Report from Courthouse News Service
In Brief – US District Judge Edward Davila responded to a motion to enjoin California’s Protecting Our Kids from Social Media Addiction Act by blocking some provisions, rejecting the motion to block some sections, and granting an injunction pending appeal of the entire statute until February 1, 2025, to allow the US Ninth Circuit Court of Appeals to consider an appeal. The law, challenged by NetChoice, a trade group representing several large social media companies that has successfully challenged a large number of state laws imposing restrictions and regulations on social media companies, bans online platforms from using personalized recommendation algorithms to display content to people under age 18, set limits on when minors are allowed to use social media, and restrict the hours when social media companies can send minors notifications, unless parents consent for the platforms to do otherwise. Judge Davila’s order did enjoin the law’s requirement that platforms report the number of minor users; however the state could start enforcing the portions of the law concerning algorithmic feeds, rejecting the argument that algorithms governing the operations of social media platform are themselves expressive content.

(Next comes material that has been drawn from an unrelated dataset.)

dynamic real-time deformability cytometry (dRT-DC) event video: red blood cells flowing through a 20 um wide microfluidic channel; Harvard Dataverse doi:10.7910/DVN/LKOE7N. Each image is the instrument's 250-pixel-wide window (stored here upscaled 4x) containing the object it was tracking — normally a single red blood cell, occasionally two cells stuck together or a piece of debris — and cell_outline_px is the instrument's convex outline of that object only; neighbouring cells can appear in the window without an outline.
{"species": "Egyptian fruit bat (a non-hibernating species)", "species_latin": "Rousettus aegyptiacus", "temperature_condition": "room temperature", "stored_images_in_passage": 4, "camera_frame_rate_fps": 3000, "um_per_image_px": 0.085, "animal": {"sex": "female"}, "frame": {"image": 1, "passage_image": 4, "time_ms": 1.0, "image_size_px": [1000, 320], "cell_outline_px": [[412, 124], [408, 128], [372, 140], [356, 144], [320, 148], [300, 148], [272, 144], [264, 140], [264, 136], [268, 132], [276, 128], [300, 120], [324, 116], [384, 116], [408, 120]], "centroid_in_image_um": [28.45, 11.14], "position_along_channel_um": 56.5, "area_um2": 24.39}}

Context – Several states have enacted laws aimed at regulating social media platforms based on allegations that social media is addictive and harmful to teens. Those state laws have been paused by federal courts based on a range of 1st Amendment and privacy arguments. The same allegations are also powering lawsuits against large social media companies in federal and California courts. The lawsuits have been having more luck than the new laws, at least until Davila’s ruling. Although the lack of solid evidence of a causal link between teen social media use and negative mental health remains an important issue, in this case what is most noteworthy is Davila’s interesting application of the Supreme Court’s recent ruling in Moody v NetChoice. A majority on the High Court said that social media content sorting algorithms are clearly expressive content, which Davila used to argue that other social media algorithms and practices are likely not similarly protected.